Pour maintenir sa température centrale stable, autour de 37 degrés (36°1-37°8) le corps dispose d'un thermostat. Ce centre de la thermorégulation, se trouve dans le cerveau, plus exactement dans l'hypothalamus.

- "rétention calorique" -

Des récepteurs thermiques cutanés lui transmettent des informations par les nerfs et la moelle épinière, abritée dans la colonne vertébrale.

Le corps confronté à la canicule se refroidit essentiellement par l'évaporation de la transpiration. Mais en l'absence de vent (ou de ventilateur) et lorsqu'il fait très humide, elle ne s'évapore pas assez vite.

Le coup de chaleur survient quand le corps ne parvient plus à contrôler sa température, qui augmente alors rapidement (plus de 40 degrés).

Lorsque les capacités de thermolyse (dissipation de la chaleur) sont dépassées, il y a "rétention calorique" (accumulation de chaleur), responsable d'une atteinte mulitviscérale (neurologique, rénale...).

Lorsque la température dépasse 40,5 degrés, la défaillance du thermostat est patente et le cerveau dangereusement menacé.

Les signes qui doivent alerter : peau chaude, rouge et sèche (elle ne transpire plus), maux de tête, confusion, avec par exemple des propos incohérents, ou perte de conscience, forte fièvre, convulsions, grande faiblesse, nausées, vomissements, crampes musculaires.

Les effets sur la santé des chaleurs extrêmes frappent plus souvent les nourrissons et les personnes âgées ou celles affectées de pathologies chroniques dont les capacités d'adaptation sont moindres.

De surcroît, certains médicaments peuvent présenter un risque en cas de forte chaleur. Par exemple en augmentant l'élimination de l'eau (diurétiques); des molécules anti-migraine peuvent empêcher la dilatation des vaisseaux de la peau ou diminuer la transpiration.
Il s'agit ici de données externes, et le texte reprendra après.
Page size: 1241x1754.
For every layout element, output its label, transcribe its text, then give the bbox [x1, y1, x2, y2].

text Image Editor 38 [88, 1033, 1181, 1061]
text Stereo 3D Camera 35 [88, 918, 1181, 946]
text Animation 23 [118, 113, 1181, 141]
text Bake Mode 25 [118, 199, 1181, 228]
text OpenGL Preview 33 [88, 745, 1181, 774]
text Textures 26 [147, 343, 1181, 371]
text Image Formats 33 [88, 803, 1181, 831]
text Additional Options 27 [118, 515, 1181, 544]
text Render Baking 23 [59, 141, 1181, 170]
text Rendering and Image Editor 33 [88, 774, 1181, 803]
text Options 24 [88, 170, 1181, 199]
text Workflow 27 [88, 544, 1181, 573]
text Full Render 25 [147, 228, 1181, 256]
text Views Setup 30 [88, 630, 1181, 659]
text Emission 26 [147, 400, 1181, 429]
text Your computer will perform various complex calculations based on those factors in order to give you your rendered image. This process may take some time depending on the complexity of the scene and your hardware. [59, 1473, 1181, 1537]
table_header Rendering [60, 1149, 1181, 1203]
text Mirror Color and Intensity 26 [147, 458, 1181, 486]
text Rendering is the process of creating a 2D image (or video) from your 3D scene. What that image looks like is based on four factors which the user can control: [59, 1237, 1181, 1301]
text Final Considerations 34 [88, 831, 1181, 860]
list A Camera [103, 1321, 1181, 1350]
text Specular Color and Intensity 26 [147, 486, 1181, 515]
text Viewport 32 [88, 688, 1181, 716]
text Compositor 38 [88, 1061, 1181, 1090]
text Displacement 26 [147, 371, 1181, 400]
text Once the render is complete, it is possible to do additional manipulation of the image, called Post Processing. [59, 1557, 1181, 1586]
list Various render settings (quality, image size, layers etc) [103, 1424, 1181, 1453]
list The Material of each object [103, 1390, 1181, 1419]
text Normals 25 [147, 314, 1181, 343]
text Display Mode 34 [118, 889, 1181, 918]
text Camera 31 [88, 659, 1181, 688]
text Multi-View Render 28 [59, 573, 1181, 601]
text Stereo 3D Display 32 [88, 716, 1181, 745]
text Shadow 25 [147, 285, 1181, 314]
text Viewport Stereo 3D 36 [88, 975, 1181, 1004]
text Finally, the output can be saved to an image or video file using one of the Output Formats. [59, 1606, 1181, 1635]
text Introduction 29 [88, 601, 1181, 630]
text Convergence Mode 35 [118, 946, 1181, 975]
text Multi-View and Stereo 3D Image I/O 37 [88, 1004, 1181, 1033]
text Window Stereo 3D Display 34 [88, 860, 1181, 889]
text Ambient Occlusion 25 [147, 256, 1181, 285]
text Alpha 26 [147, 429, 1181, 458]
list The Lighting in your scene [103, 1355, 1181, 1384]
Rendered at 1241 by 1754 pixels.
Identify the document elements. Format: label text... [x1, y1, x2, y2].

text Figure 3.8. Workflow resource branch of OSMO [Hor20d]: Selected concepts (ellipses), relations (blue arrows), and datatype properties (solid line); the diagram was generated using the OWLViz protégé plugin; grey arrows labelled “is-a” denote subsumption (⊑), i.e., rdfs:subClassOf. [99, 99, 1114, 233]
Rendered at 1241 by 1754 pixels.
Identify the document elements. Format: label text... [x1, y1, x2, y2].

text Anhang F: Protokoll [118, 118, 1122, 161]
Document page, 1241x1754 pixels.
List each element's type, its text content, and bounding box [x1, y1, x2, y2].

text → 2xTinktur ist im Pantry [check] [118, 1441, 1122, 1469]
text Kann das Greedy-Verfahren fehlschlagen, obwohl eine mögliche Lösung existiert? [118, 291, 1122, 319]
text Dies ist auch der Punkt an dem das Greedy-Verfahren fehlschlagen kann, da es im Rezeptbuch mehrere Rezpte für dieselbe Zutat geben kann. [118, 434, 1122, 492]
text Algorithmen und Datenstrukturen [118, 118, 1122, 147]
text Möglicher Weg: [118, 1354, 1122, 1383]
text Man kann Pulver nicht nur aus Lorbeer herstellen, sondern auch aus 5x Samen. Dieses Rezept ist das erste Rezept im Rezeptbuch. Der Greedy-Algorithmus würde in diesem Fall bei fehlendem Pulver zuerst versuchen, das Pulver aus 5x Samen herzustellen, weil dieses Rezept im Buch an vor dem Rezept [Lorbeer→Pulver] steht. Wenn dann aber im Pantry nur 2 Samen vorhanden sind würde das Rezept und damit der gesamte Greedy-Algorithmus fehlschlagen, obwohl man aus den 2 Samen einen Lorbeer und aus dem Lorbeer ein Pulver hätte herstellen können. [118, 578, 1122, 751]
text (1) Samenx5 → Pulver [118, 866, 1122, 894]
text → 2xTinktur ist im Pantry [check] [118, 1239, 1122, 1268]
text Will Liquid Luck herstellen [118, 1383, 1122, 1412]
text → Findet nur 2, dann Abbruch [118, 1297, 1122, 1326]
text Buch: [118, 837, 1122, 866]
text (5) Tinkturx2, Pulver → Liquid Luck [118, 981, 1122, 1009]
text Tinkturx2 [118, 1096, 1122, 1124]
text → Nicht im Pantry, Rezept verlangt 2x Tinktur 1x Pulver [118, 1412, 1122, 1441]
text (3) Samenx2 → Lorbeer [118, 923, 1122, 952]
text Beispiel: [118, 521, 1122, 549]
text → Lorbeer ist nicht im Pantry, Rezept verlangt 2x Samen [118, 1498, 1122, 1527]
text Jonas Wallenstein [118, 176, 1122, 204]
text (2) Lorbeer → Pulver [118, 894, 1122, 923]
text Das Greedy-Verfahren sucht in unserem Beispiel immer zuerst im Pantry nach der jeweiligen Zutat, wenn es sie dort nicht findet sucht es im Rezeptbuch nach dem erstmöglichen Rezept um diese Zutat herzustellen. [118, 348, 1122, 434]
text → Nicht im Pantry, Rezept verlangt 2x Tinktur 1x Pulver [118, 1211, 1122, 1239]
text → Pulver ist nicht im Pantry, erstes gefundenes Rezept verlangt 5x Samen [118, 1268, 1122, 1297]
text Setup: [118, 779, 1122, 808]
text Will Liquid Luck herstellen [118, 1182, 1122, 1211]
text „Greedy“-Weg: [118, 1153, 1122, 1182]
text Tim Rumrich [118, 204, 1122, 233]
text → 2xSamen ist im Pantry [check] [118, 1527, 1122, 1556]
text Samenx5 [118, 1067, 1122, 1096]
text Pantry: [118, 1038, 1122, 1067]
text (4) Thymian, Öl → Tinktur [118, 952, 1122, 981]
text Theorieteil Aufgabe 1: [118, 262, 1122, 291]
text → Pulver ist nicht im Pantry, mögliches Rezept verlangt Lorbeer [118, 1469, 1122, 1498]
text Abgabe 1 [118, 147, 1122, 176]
D'autres médicaments prescrits en psychiatrie (des neuroleptiques) peuvent dérégler le thermostat central de l'organisme et provoquer une augmentation de la température. La déshydratation peut aussi conduire à des concentrations toxiques de certains médicaments si on n'y prend pas garde.

Le conseil d'un professionnel de santé est recommandé pour gérer ces risques.